WHAT IS REQUIRED. The entries that follow must be written out exactly, without any of the pictures they contain.

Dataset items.
__________________________________________________
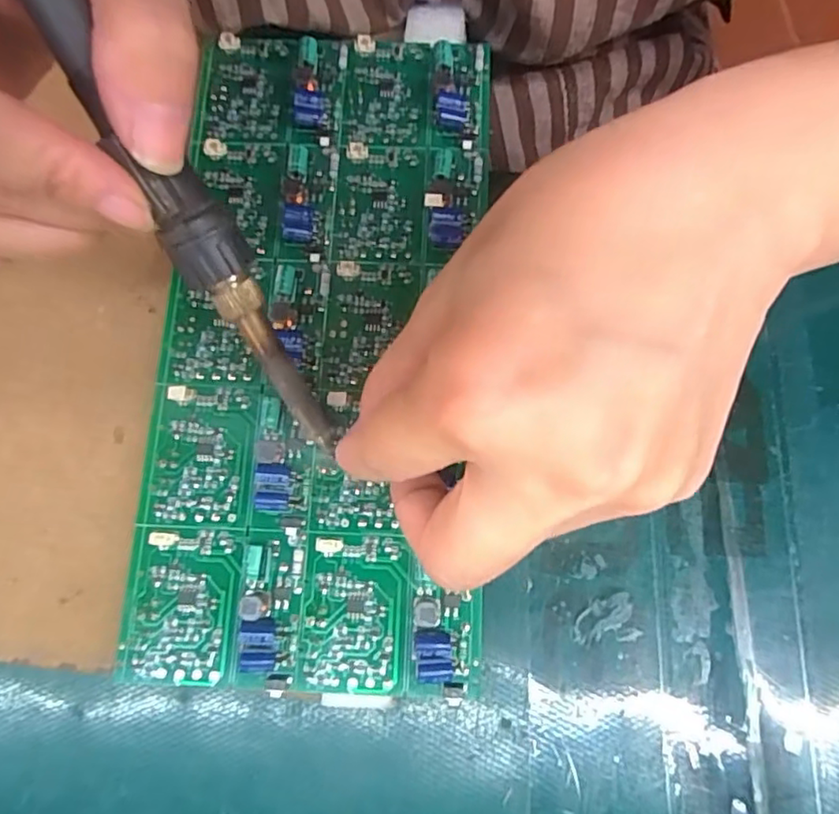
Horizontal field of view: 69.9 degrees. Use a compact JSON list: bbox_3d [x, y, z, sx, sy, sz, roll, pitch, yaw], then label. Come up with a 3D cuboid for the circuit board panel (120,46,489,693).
[{"bbox_3d":[-0.032,-0.027,0.199,0.105,0.008,0.225,4,77,3],"label":"circuit board panel"}]

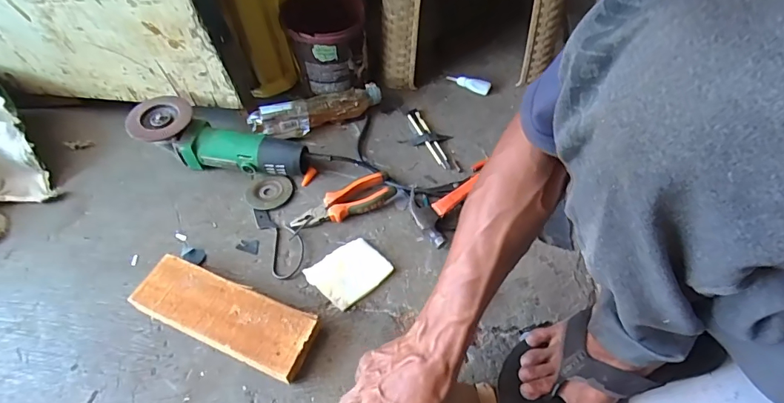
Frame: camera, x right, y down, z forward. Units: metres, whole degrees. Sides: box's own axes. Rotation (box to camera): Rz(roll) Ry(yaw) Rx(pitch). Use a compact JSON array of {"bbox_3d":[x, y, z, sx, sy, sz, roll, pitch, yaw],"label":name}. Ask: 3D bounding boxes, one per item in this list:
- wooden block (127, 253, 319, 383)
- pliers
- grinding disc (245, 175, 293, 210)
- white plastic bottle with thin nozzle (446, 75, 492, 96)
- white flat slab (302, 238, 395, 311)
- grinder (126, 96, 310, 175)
[{"bbox_3d":[-0.213,0.146,0.563,0.235,0.037,0.081,19,58,15],"label":"wooden block"},{"bbox_3d":[-0.074,0.003,0.662,0.157,0.027,0.050,-20,57,-11],"label":"pliers"},{"bbox_3d":[-0.194,-0.015,0.692,0.071,0.012,0.062,-4,55,-1],"label":"grinding disc"},{"bbox_3d":[0.144,-0.222,0.821,0.083,0.020,0.016,23,59,17],"label":"white plastic bottle with thin nozzle"},{"bbox_3d":[-0.060,0.095,0.603,0.094,0.017,0.083,-37,62,-21],"label":"white flat slab"},{"bbox_3d":[-0.271,-0.089,0.704,0.275,0.076,0.089,16,56,-2],"label":"grinder"}]

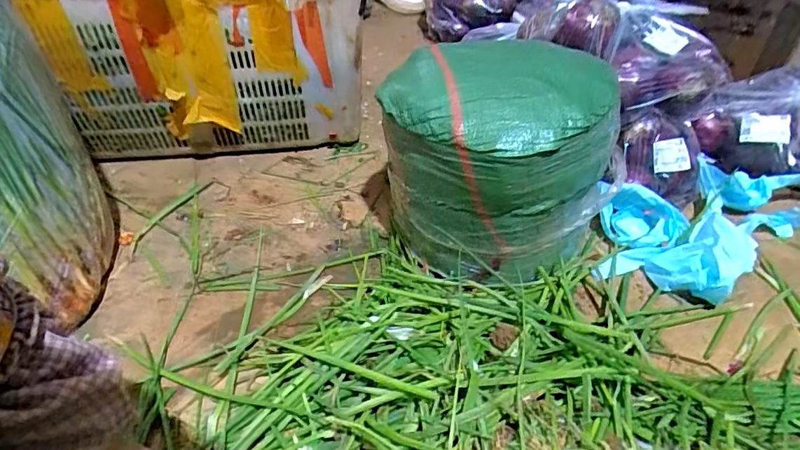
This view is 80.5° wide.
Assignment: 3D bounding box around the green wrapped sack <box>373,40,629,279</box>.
__________________________________________________
ANSWER SPACE.
Horizontal field of view: 69.9 degrees. Use a compact JSON list: bbox_3d [x, y, z, sx, sy, sz, roll, pitch, yaw], then label. Come up with a 3D cuboid for the circuit board panel (120,46,489,693).
[{"bbox_3d":[-0.032,-0.027,0.199,0.105,0.008,0.225,4,77,3],"label":"circuit board panel"}]

Frame: camera, x right, y down, z forward. Units: metres, whole degrees. Sides: box's own axes. Rotation (box to camera): Rz(roll) Ry(yaw) Rx(pitch). Use a compact JSON array of {"bbox_3d":[x, y, z, sx, sy, sz, roll, pitch, yaw],"label":name}. Ask: 3D bounding boxes, one per item in this list:
- wooden block (127, 253, 319, 383)
- pliers
- grinding disc (245, 175, 293, 210)
- white plastic bottle with thin nozzle (446, 75, 492, 96)
- white flat slab (302, 238, 395, 311)
- grinder (126, 96, 310, 175)
[{"bbox_3d":[-0.213,0.146,0.563,0.235,0.037,0.081,19,58,15],"label":"wooden block"},{"bbox_3d":[-0.074,0.003,0.662,0.157,0.027,0.050,-20,57,-11],"label":"pliers"},{"bbox_3d":[-0.194,-0.015,0.692,0.071,0.012,0.062,-4,55,-1],"label":"grinding disc"},{"bbox_3d":[0.144,-0.222,0.821,0.083,0.020,0.016,23,59,17],"label":"white plastic bottle with thin nozzle"},{"bbox_3d":[-0.060,0.095,0.603,0.094,0.017,0.083,-37,62,-21],"label":"white flat slab"},{"bbox_3d":[-0.271,-0.089,0.704,0.275,0.076,0.089,16,56,-2],"label":"grinder"}]

This view is 80.5° wide.
Assignment: 3D bounding box around the green wrapped sack <box>373,40,629,279</box>.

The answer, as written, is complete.